Last-modified: Tue, 20 Jul 2010 11:46:36 JST (3068d)

 3月28日、コンツェルトハウスの大ホールで、「City of Birmingham Symphony Orchestra」を聴いた。今日が初日で3日間続くわけだが、ラトルの指揮は実に明快で歯切れが良い。今日はバーミンガムの合唱団に地元の「Wiener Singakademie」が加わった演奏だったが、シェーンベルクの 「ワルソーの生き残り」、Tippett の「A Child of Our Time」とも、見事な演奏だった。

 特に Tippett の作品は、要所要所に黒人霊歌を取り入れたオラトリオで1時間ばかりかかるものだが、大戦中にロンドンで初演された作品で、戦後50年の年に演奏されるにふさわしい内容のものだった。ブラヴォーと足踏みで、楽員が退場を始めても拍手が鳴り止まなかった。ラトルの人気も凄いようだ。明日、明後日の演奏も楽しみだ。

 3月29日、コンツェルトハウスの大ホールでラトルの2日目を聴いた。圧巻は最後のバルトークだった。これは絶対に見る音楽だ。聴いただけでも楽しめはするが、今日見ていて初めて、「Konzert für Orchester」という曲名の意味がよく判った。まさに協奏曲で、あらゆる楽器が代わり合って主役を演じる。その有様が、見ていると実に楽しい。

 ラトルは見事に絵になる指揮者だ。勿論素晴らしい音も作り出すのだが、これほど絵になる指揮者はあまり見ない。私の学生時代、N響の定期演奏会を振った時の若い頃のカラヤンの後ろ姿は、今も鮮明な印象として目に焼き付いている。タイプは全く違うのだが、妙にあの頃のカラヤンを思い出した。

 ヴィーンフィルやベルリンフィルを振っている時のカラヤンの、音楽の流れに身を任せて陶酔している姿も見事な絵だが、それ以上に私には、遠い東の果ての国のオーケストラの楽員に是が非でも自分の音楽を伝えようと、全身で奮闘していたあの時のカラヤンの棒が懐かしい。ラトルとしては気心の知れた、いわば自分のオケを振っているわけで、流れに身を任せる場面があっても良いようなものだが、それがない。年齢にもよるのだろうが、作り上げた過程も含めて、自分の音楽を常に全身で表現してみせる。リズムの切れ味のよさは抜群だと思う。特に、拍の裏からの出を示す「叩き」の切れ味が凄い。

 演奏の面ではホルンの1番を吹いた女性の出来が今ひとつだったが、今日も足踏みとブラヴォーで、アンコールで演奏されたストラヴィンスキーの「火の鳥」の終曲が終わった後、楽員が引き上げてもまだ拍手が続いていた。

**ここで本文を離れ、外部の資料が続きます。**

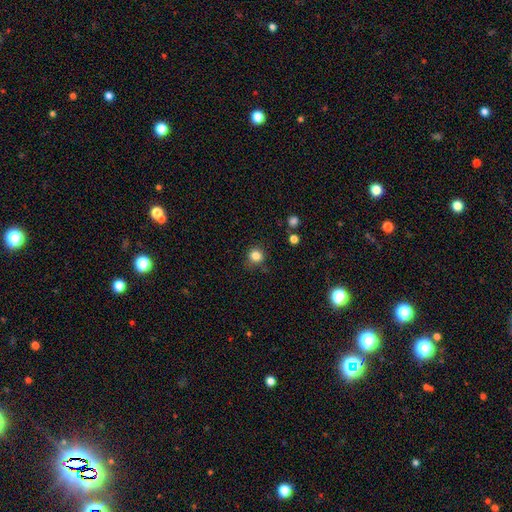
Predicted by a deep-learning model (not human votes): smooth-or-featured: smooth: 83% | star or artifact: 12% | featured or disk: 5%
  how-rounded: round: 89% | in between: 10% | cigar-shaped: 1%
  merging: none: 81% | minor disturbance: 13% | major disturbance: 3% | merger: 2%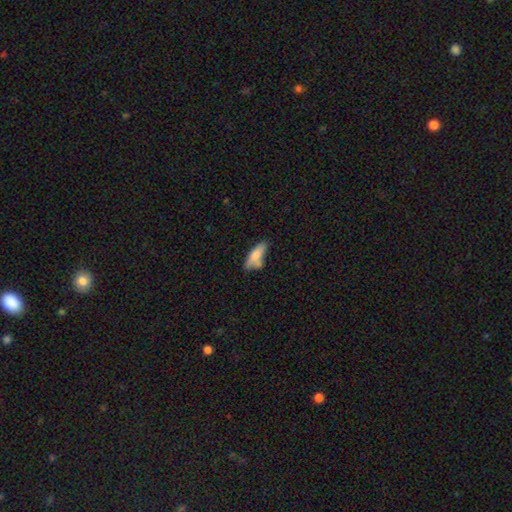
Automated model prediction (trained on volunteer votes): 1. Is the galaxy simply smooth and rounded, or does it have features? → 75% smooth, 18% featured or disk, 7% star or artifact.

 3月30日、ラトルの3日目、今日の席は2階2列目の中央で、しかも前の席が空席だった。殿様になったような気分だったが、昨日のバルトークほどの感銘はなかった。ショスタコビッチの「交響曲第8番」は、多分初めて聴く曲だと思う。山あり谷ありの変化にも富んでいて、金管の華麗な響きなど素晴らしいのだが、やや肩を怒らせた気分の曲だ。1943年という、この曲が作曲された頃の時代背景によるのかも知れない。

 それでいて、3楽章の途中で眠くなった。今日は昼寝をしなかったせいもあるのかも知れないが、ヴィーンにきてから演奏途中で眠くなったのは初めての経験だ。なぜだか判らない。第1楽章の長さが尾を引いたのだろうか。マーラーのときも感じたのだが、私の集中力は、オペラは別として1時間以上は保てぬらしい。ハイドンやモーツァルトを聴くのに慣れていた私の聴覚は、どうやら、1曲が30分前後という長さに拘っているらしい。

 終楽章の演奏が終わってから指揮者が手を降ろすまでの時間がこれほど長かったのも初めての経験だ。この場面でのラトルの気持ちはよく判る。この長い曲をピアニッシモで締めくくるためには、終わってからの静寂の時間がかなり必要で、直ぐに、ブラヴォーなどと叫ばれては打ち壊しだろう。

 しかし、知ったかぶりをして終わったらすぐに誰よりも先にブラヴォーを叫ぼうなどと待ち構えている輩はヴィーンにはいないこと、ピアノで終わる曲の場合は当然のように指揮者の手が降りてからひと呼吸おいておもむろに拍手を始めるヴィーンの聴衆の習慣を、ラトルが知っていたかどうか。ラトルが意図して設定した静寂の時間が、ほんの何秒かだが長過ぎる結果になったのではないかと思えるのだがどうだろうか。

 今日はエルガーが出るかと密かに期待していたのだが、アンコール曲はなかった。3日間通して、彼らが演奏した自分の国の音楽は、今日の前半のブリテンだけだった。

 ホールから出てみると、駐車している車の上に2cmばかり雪が積もっている。今朝は素晴らしい快晴だったが、同じ日のうちに目まぐるしく天候が変わるのもヨーロッパの気候の特徴なのだろう。